━━━ THE DATA

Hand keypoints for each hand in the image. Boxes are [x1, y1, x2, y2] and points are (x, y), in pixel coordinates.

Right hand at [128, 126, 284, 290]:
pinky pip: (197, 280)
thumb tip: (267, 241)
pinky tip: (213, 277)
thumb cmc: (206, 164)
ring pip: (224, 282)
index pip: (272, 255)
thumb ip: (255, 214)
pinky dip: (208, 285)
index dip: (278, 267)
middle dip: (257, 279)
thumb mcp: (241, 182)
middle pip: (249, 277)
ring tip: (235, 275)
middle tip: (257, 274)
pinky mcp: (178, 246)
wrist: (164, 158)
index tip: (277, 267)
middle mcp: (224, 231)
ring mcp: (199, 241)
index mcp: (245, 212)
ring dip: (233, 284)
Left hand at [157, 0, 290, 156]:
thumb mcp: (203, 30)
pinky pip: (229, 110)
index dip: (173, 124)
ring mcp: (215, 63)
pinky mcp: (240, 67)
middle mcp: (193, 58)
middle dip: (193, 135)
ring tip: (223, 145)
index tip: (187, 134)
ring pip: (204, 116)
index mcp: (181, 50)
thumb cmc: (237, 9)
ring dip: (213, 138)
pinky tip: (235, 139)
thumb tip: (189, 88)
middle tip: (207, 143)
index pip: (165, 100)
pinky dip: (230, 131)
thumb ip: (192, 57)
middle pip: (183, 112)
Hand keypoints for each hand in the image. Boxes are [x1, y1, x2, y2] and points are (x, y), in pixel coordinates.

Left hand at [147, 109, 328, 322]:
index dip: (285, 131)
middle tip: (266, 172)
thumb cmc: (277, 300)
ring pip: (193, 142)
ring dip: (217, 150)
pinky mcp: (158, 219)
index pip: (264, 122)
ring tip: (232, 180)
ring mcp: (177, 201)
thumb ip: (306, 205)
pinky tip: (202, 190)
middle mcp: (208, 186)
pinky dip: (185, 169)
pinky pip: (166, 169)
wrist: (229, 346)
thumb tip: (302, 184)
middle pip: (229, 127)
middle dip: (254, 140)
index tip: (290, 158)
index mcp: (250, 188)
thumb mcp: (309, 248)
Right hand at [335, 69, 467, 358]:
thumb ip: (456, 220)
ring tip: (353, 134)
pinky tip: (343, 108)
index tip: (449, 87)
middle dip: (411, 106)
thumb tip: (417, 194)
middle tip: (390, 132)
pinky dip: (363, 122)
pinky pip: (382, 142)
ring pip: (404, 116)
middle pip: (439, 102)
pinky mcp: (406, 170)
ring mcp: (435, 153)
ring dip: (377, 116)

━━━━━━
━━━ THE DATA

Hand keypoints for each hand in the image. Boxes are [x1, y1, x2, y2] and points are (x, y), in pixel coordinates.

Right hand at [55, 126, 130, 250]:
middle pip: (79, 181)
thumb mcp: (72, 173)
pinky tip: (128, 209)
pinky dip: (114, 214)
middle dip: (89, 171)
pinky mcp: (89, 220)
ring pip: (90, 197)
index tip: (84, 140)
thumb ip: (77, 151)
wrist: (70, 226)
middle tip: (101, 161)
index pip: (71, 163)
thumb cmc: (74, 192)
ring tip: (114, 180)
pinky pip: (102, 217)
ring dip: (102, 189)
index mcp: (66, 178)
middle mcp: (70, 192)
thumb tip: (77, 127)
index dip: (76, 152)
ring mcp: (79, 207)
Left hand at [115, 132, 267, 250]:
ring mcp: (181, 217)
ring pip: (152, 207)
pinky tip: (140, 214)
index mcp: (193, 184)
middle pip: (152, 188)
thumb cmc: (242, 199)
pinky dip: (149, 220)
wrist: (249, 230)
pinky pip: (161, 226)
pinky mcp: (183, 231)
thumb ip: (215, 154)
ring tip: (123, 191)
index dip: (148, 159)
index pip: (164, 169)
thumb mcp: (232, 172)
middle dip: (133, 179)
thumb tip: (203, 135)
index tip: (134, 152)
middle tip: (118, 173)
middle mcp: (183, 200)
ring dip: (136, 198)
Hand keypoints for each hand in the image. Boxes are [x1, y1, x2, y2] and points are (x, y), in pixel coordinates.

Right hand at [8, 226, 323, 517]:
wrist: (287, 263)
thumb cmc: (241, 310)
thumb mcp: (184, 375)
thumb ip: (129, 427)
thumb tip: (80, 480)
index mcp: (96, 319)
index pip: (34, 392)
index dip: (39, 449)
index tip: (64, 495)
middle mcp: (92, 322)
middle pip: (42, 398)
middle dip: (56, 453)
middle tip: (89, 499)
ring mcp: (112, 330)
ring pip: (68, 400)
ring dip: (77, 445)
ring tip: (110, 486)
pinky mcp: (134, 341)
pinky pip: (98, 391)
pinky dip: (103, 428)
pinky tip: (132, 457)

━━━━━━

__TASK ITEM__. The listing above holds a line with "index mcp: (193, 184)" and a line with "middle mcp: (183, 200)". Print the stretch from the first through the second, exactly and alone.

__SOLUTION__.
index mcp: (193, 184)
middle pip: (152, 188)
thumb cmc: (242, 199)
pinky dip: (149, 220)
wrist: (249, 230)
pinky pip: (161, 226)
pinky mcp: (183, 231)
thumb ip: (215, 154)
ring tip: (123, 191)
index dip: (148, 159)
index pip: (164, 169)
thumb mcp: (232, 172)
middle dip: (133, 179)
thumb tip: (203, 135)
index tip: (134, 152)
middle tip: (118, 173)
middle mcp: (183, 200)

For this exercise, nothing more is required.